Por acreditar no empreendedorismo feminino, Suzana Pires lançou o livro “Dona de Si”, que traça paralelos entre o tema e a sua carreira. “Eu queria entender o que fazia as mulheres irem à falência, serem as que mais abrem CNPJ no país e as que mais fecham em 3 anos. Consegui fazer uma pesquisa e mapeei 3 dores: a sobrecarga, as opressões diárias e a solidão que isso gera. Criei um método com mulheres incríveis e esse livro é o método todo misturado com a minha história de empreendedora. Produzo teatro desde os 18 anos. Tem as minhas vitórias, mas também tem o que errei e como consertei”, disse a atriz. Segundo Suzana, o livro estimula mulheres a desenvolverem simultaneamente suas vidas pessoais e seus negócios. “Cada mulher tem um talento dentro de si que faz ela fazer dinheiro para si mesma. O diferencial do livro é que a gente não vai direto no ‘faça um plano de negócios’, mas em desenvolver o pessoal primeiro.”

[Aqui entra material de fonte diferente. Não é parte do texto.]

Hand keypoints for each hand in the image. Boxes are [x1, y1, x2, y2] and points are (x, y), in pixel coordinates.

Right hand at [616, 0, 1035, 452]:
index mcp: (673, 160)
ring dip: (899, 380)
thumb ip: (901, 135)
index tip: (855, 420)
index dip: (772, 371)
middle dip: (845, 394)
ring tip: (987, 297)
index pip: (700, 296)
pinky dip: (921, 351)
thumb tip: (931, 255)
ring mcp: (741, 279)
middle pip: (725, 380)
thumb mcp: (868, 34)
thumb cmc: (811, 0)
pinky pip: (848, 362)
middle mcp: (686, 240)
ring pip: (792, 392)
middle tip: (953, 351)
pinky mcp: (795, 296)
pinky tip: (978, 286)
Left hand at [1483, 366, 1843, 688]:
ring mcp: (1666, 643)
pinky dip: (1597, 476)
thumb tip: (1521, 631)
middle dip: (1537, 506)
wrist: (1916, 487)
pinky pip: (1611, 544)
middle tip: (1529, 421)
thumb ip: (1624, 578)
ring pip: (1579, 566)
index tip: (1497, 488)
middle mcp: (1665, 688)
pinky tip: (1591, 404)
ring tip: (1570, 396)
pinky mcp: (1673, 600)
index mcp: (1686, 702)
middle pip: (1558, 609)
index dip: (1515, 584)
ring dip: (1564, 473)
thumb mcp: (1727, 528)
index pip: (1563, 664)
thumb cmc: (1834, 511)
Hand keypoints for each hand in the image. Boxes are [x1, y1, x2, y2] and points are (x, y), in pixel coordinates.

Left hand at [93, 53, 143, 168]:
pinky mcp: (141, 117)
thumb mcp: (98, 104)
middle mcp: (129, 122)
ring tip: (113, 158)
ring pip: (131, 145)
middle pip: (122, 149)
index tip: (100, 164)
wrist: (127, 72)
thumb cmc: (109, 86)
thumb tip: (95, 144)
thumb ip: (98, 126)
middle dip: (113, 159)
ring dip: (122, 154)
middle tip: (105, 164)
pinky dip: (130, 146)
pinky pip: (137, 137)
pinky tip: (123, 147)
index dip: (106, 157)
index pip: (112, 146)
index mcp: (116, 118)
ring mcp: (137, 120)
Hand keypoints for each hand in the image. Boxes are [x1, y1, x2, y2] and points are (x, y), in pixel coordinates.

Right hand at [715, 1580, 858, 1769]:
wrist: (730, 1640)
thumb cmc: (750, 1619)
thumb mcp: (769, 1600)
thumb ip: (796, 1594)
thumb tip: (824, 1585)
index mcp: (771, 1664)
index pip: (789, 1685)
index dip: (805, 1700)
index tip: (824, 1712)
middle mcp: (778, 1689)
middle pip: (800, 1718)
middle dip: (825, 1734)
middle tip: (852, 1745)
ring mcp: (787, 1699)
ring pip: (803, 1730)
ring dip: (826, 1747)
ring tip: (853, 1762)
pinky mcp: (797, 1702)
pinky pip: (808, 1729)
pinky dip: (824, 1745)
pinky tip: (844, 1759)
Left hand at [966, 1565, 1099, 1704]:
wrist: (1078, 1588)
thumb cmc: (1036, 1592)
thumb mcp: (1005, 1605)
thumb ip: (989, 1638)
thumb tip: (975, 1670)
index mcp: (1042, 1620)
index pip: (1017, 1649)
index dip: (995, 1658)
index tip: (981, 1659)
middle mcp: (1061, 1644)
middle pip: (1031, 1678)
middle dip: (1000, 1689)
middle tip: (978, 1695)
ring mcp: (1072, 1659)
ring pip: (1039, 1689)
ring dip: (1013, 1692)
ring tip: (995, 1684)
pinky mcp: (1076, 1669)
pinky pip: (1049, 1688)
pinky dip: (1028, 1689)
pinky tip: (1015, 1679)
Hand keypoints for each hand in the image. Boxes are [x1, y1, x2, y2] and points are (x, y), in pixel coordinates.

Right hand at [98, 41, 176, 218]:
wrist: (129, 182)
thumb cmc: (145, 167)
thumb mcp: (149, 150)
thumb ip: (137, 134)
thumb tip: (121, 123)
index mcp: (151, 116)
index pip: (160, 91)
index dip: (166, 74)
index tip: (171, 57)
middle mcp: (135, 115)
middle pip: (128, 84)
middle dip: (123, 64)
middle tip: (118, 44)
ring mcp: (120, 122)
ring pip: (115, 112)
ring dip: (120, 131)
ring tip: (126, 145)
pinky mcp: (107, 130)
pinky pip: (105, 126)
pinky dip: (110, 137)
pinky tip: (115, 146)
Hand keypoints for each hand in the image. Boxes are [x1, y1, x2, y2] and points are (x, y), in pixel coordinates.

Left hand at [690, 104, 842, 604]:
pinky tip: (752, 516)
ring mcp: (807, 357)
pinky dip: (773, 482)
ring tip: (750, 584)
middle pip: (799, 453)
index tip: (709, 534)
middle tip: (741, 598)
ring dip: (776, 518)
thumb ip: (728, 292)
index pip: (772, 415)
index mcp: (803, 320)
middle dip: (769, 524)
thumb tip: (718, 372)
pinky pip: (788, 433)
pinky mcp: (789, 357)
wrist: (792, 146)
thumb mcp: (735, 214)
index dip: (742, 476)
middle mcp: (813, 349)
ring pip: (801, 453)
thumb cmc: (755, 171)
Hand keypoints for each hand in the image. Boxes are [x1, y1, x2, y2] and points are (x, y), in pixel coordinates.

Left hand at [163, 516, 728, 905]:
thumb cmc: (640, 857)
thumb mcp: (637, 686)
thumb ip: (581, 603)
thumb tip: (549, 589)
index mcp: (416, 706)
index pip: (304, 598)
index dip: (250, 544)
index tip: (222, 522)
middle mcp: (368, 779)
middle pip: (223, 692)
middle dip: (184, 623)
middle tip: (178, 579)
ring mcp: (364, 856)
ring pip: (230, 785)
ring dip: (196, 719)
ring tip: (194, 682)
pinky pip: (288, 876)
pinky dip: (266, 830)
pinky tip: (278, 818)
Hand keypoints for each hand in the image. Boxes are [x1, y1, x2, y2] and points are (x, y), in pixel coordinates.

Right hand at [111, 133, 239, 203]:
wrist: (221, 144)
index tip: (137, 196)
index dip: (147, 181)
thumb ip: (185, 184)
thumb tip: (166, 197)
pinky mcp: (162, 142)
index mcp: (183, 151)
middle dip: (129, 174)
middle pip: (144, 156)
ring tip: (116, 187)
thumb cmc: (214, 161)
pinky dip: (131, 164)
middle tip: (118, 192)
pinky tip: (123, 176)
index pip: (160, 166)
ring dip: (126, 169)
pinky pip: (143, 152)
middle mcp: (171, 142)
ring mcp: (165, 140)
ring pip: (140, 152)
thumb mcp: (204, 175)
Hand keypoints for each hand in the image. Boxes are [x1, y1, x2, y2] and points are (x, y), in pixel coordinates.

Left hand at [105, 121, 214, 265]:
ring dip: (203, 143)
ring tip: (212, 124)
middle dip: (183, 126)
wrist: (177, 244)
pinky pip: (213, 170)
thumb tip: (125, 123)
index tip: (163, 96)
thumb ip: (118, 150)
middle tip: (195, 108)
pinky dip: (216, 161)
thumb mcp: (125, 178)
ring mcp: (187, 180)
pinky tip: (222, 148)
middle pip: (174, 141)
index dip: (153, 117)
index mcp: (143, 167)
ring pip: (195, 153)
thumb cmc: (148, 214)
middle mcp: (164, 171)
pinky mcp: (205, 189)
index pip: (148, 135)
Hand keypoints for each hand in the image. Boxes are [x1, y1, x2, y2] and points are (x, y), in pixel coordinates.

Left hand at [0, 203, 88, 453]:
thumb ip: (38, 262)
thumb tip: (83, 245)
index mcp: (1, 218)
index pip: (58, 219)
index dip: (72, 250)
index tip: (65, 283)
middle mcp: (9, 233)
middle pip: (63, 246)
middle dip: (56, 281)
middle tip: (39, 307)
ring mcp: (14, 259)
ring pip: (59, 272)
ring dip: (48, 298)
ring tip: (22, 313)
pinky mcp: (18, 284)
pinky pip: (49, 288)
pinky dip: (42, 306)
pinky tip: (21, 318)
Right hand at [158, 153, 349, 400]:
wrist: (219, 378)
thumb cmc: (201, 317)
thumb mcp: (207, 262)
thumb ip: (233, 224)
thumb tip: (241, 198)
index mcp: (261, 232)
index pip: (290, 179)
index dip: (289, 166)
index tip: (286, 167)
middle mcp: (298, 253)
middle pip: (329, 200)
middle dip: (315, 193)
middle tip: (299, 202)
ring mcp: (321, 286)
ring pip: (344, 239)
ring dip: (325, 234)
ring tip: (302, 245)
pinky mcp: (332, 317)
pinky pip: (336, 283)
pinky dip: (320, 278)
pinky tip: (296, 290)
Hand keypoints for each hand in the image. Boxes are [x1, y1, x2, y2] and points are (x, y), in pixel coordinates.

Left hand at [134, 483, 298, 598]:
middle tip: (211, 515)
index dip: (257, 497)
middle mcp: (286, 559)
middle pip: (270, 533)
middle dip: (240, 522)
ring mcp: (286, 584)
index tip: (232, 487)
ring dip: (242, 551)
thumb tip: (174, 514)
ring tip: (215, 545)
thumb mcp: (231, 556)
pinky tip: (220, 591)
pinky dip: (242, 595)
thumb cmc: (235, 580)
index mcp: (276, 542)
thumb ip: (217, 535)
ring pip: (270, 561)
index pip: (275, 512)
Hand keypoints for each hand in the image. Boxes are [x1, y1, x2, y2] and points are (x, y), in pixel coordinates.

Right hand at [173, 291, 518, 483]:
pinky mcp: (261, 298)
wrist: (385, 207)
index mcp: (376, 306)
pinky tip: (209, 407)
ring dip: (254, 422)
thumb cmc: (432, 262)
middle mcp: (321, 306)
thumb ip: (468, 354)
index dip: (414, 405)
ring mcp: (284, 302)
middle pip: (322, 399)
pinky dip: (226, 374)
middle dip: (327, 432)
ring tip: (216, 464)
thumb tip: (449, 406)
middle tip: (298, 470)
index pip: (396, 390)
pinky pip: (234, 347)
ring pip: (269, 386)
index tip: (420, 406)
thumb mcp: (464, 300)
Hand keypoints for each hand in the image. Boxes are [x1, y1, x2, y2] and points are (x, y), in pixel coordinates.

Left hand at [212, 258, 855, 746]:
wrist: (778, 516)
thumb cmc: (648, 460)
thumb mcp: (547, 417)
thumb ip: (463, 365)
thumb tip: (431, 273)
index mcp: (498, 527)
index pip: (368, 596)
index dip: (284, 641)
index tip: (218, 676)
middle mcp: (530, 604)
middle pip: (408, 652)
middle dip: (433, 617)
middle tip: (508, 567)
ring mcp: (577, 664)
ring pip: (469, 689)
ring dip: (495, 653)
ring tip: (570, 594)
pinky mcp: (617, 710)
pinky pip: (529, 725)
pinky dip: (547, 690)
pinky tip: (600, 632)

Pires também idealizou o Instituto Dona de Si, focado também no desenvolvimento econômico feminino. A atriz afirmou que abriga em sua organização mulheres de diferentes espectros políticos. “Sou uma pessoa muito conciliadora. Eu recebo no meu instituto mulheres de direita e de esquerda, mulheres que vão para passeata e abrem a blusa, mulheres que não gostam disso, então eu prefiro ficar um passo atrás disso e falar: ‘Vamos entender quem é você?’”, disse. “O que você leu e sua opção na hora de votar não vai interessar dentro do instituto. Acho válido porque somos muito oprimidas em diferentes graus”, concluiu.